*Exercise objective*
Turn the lines of the records below into a numbered list, skipping blank lines. Omit the pictures from your list.
-- Data to examine follows --
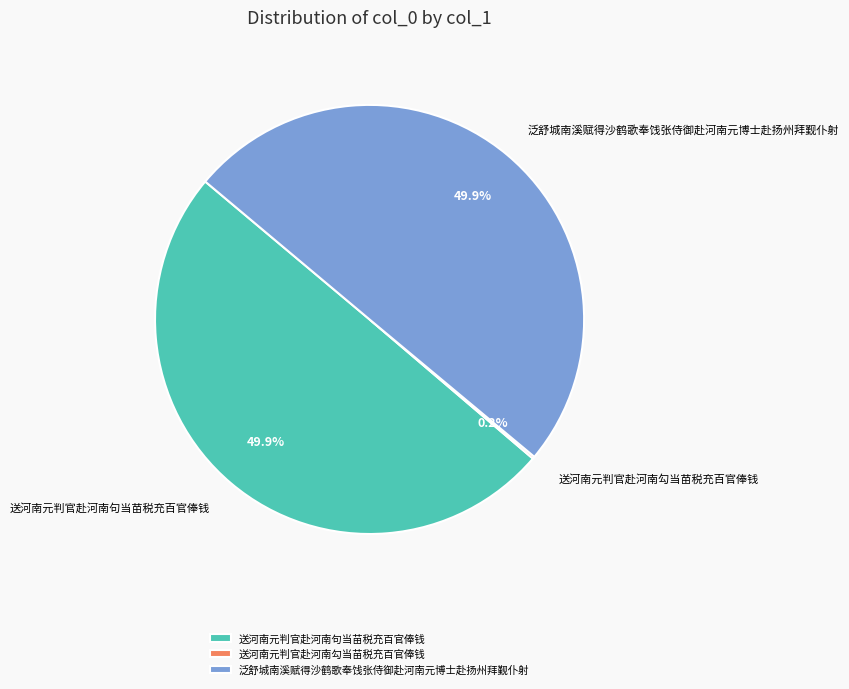

Approximately how many times larger is the value at 泛舒城南溪赋得沙鹤歌奉饯张侍御赴河南元博士赴扬州拜觐仆射 compared to 送河南元判官赴河南句当苗税充百官俸钱?

1.0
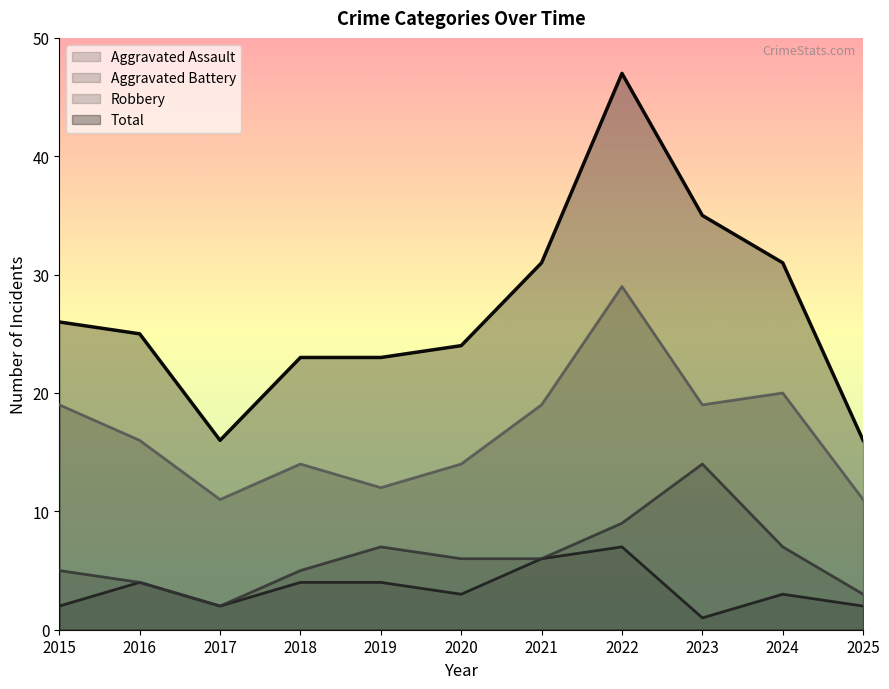

Which has a higher value, 2020 or 2019?

2019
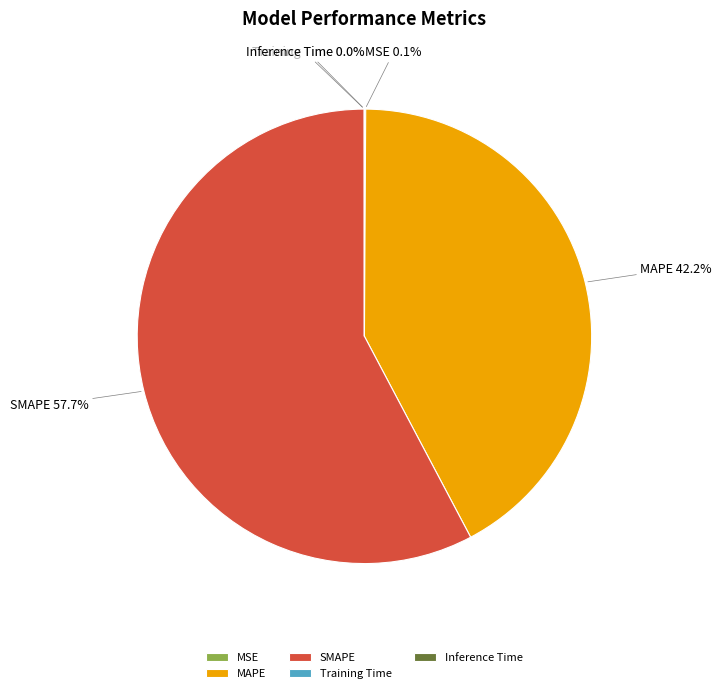

To the nearest percent, what is the average slice percentage?

20%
-- Data to examine concluded --
*Exercise result*
1. Approximately how many times larger is the value at 泛舒城南溪赋得沙鹤歌奉饯张侍御赴河南元博士赴扬州拜觐仆射 compared to 送河南元判官赴河南句当苗税充百官俸钱?
2. 1.0
3. Which has a higher value, 2020 or 2019?
4. 2019
5. To the nearest percent, what is the average slice percentage?
6. 20%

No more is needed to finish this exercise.